"Spanish Lice"?
August 20, 2008 9:46 PM
Subscribe
What exactly is wrong with
this Spanish advertisement in which the Spanish basketball teams are slanting their eyes so as to appear stereotypically Asian?
My friend, who is Spanish and just spent five weeks in Spain, and I were discussing this picture earlier this evening. We had just seen Tropic Thunder, where Robert Downey Jr.'s blackface performance and the derogatory nature with which mentally disabled people are depicted has drawn some criticism.
I asked my friend, N, what he thought about the teams' photograph. I was joking of course, but he seemed to take it seriously. He told me that there was hardly a reaction in Spain and that it's the rest of the world that is up in arms about the situation. He failed to see what exactly was wrong with the picture.
My other (American) friends in the car thought, like me, that the picture was racist. N said it would be the same thing if Spanish teams put on flat caps and held cups of tea at the 2012 Olympic Games in London. Everyone else argued that it would only be on the same level as "slant eyes" if they put in nasty fake teeth. Then more examples came up:
What if the Spanish football team put on dark makeup at the World Cup in 2012?
What if a future set of Olympic Games were held in Munich, and they put on small dark mustaches?
What if the women's basketball team put on full burkas if the Games were held in Baku?
N realized that we thought the picture of the basketball teams was offensive, and asked why it was OK for Downey Jr. to get away with Tropic Thunder, and we responded that Downey Jr. is not representing his country in a worldwide sporting event.
The argument ended in a stalemate, with N calling bullshit on me when I told him that, regardless of the intended meaning of the picture (which he claims is innocuous), it's the perceived sentiment that matters.
When I got inside and sat down, I couldn't really think of a good reason as to why that picture is inappropriate. It's insensitive, sure, but what are the actual complaints being lodged against Spanish athletics? Does it have something to do with Aragonés and Spain's recent bouts of perceived racism in sport? Where is the line drawn between humorous cultural ribbing and outright racism? Would it be OK if, at the fictional Munich games mentioned above, they had mugs of beer and were eating sausages?
Sorry for such a long-winded explanation to a hard-to-answer question, but I happened to start seeing N's side of the story and I wanted to hear what the hive mind thinks.
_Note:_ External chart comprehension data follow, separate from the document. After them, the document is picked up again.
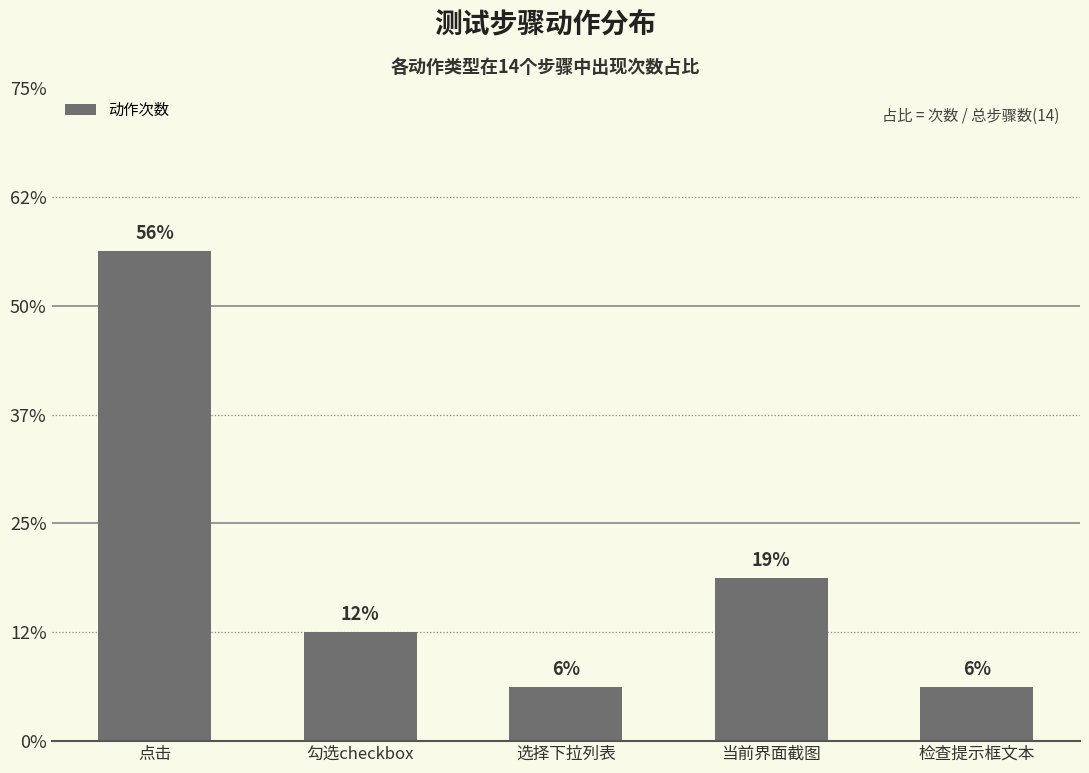

Rank the categories by value from lowest to highest.

选择下拉列表, 检查提示框文本, 勾选checkbox, 当前界面截图, 点击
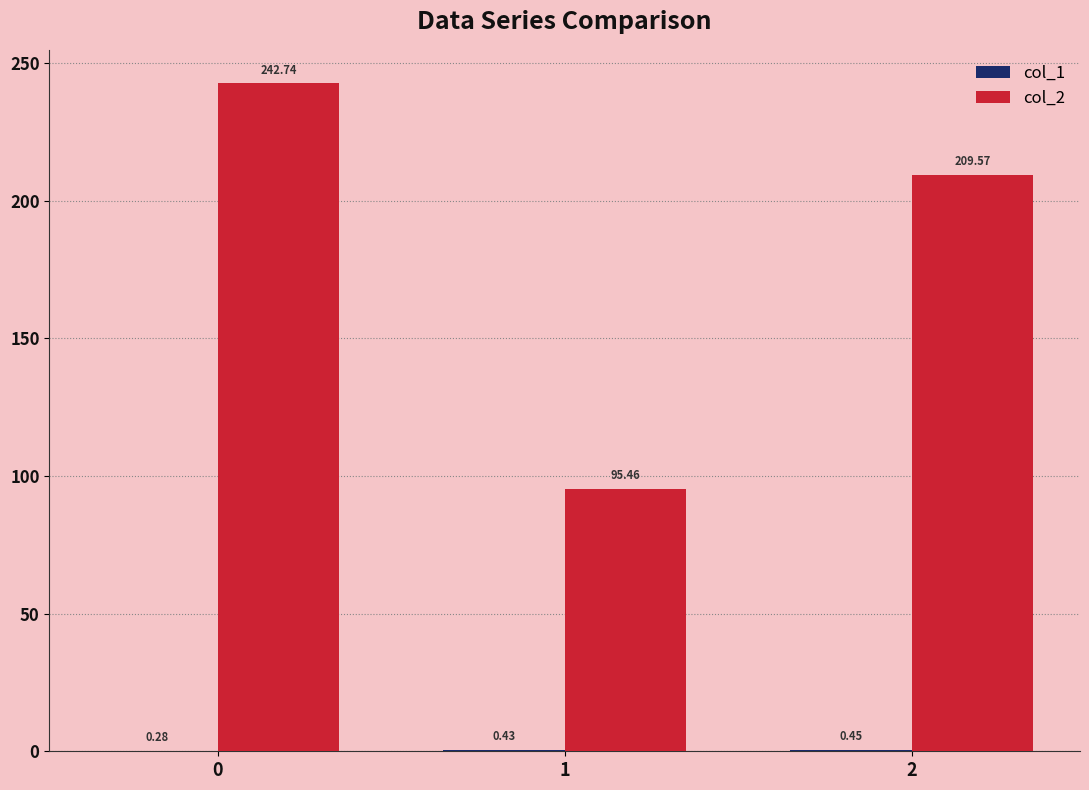

Which series has the largest total across all categories?

col_2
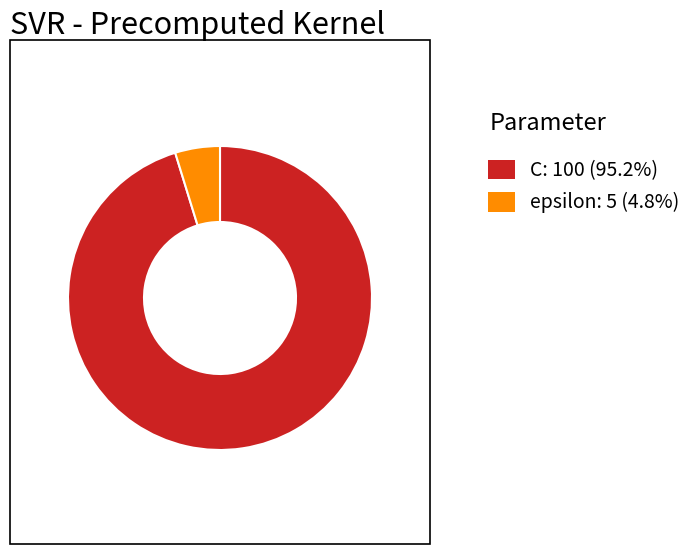

Is C: 100 (95.2%) the majority of the pie?

Yes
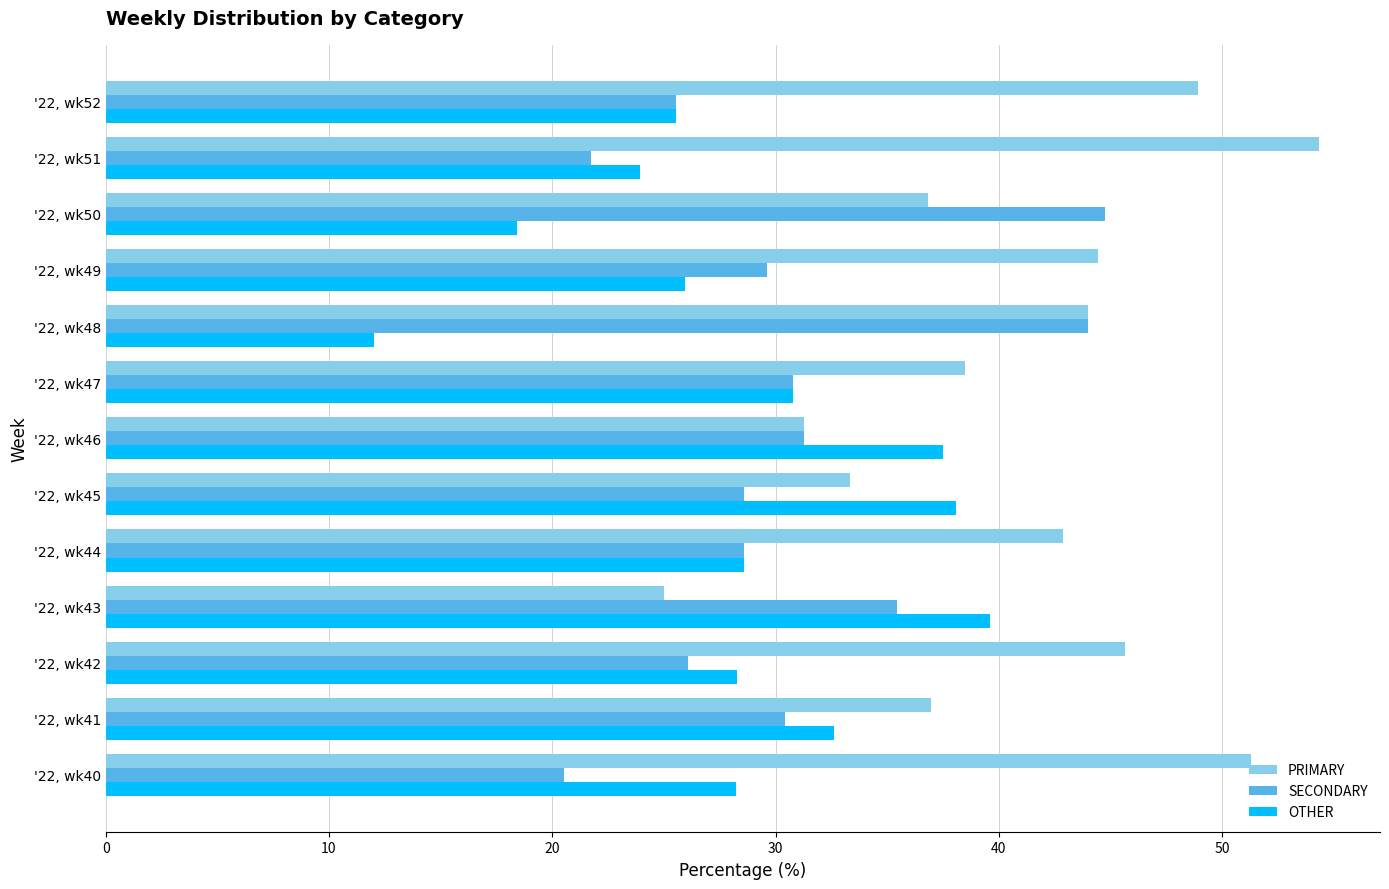

What is the total value across all series at '22, wk48?

100.0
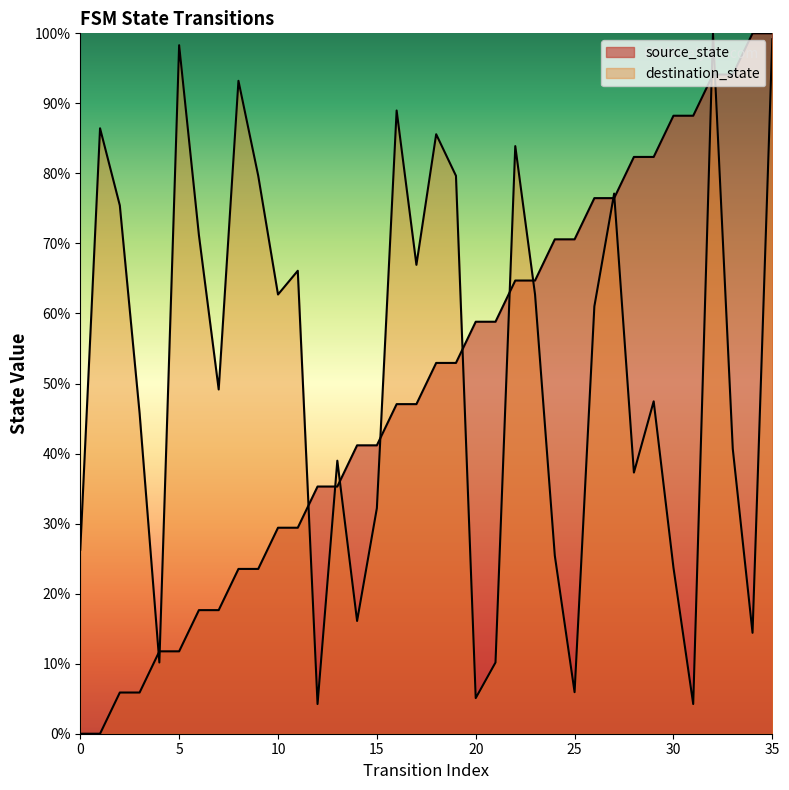

Reading left to right, what are all the values shown in this chart?

source_state: 0.0	0.0	5.9	5.9	11.8	11.8	17.6	17.6	23.5	23.5	29.4	29.4	35.3	35.3	41.2	41.2	47.1	47.1	52.9	52.9	58.8	58.8	64.7	64.7	70.6	70.6	76.5	76.5	82.4	82.4	88.2	88.2	94.1	94.1	100.0	100.0
destination_state: 26.3	86.4	75.4	45.8	10.2	98.3	71.2	49.2	93.2	79.7	62.7	66.1	4.2	39.0	16.1	32.2	89.0	66.9	85.6	79.7	5.1	10.2	83.9	62.7	25.4	5.9	61.0	77.1	37.3	47.5	23.7	4.2	100.0	40.7	14.4	99.2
posted by Third to society & culture (53 comments total)
2 users marked this as a favorite
What if a future set of Olympic Games were held in Munich, and they put on small dark mustaches?
What if the women's basketball team put on full burkas if the Games were held in Baku?
i think all of those teams would be called out for racism and insensitivity.
robert downey jr has received flack for his black face and the movie has faced protests for the portrayal of the mentally challenged.
i think the prevailing wisdom is - if you stereotype and entire ethnicity by one physical trait, you're demeaning the entire culture for being different than you. i think this thought goes too far sometimes, but it seems pretty spot on for the spanish photo.
i haven't seen the movie yet, but it appears that downey's performance isn't one dimensional, the point isn't to make fun of black people. the photograph seems to only have the point of making fun of the chinese.